--- WORK REQUEST ---
What you return must be the lines of the data that hold the word "Trifluoride".

++++++++++++++++++++

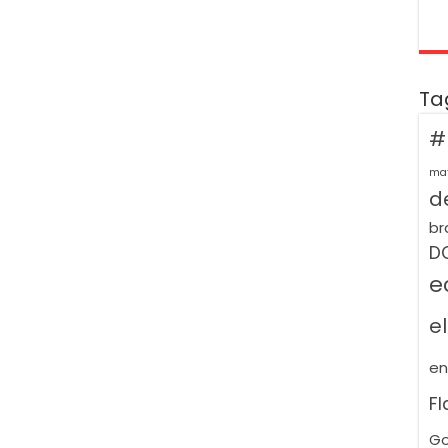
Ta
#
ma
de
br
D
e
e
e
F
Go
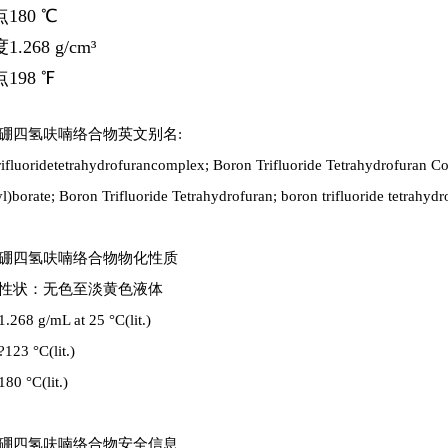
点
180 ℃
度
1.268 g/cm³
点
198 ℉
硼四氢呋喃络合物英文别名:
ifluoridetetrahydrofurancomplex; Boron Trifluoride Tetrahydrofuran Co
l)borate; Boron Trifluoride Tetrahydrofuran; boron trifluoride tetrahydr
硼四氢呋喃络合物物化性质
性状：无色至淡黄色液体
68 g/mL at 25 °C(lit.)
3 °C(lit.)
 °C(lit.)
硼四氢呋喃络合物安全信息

++++++++++++++++++++

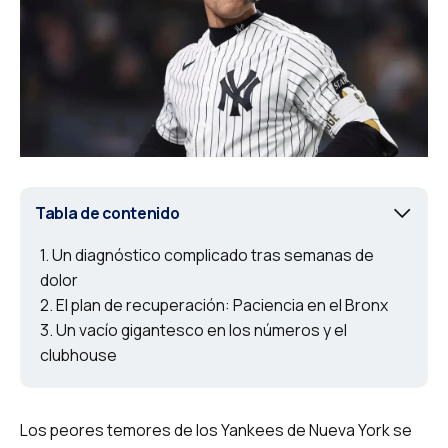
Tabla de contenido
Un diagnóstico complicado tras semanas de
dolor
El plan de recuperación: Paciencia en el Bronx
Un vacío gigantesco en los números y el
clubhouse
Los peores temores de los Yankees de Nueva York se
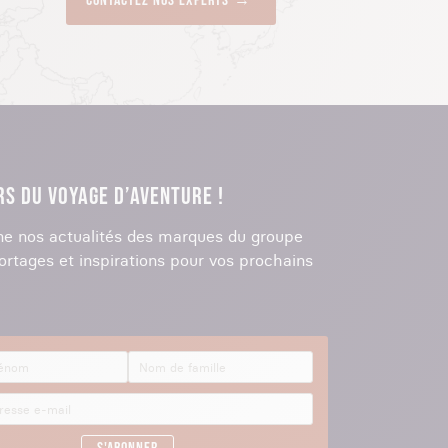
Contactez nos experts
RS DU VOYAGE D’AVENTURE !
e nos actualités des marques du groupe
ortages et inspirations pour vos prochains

++++++++++++++++++++

--- RESPONSE BOX ---
ifluoridetetrahydrofurancomplex; Boron Trifluoride Tetrahydrofuran Co
l)borate; Boron Trifluoride Tetrahydrofuran; boron trifluoride tetrahydr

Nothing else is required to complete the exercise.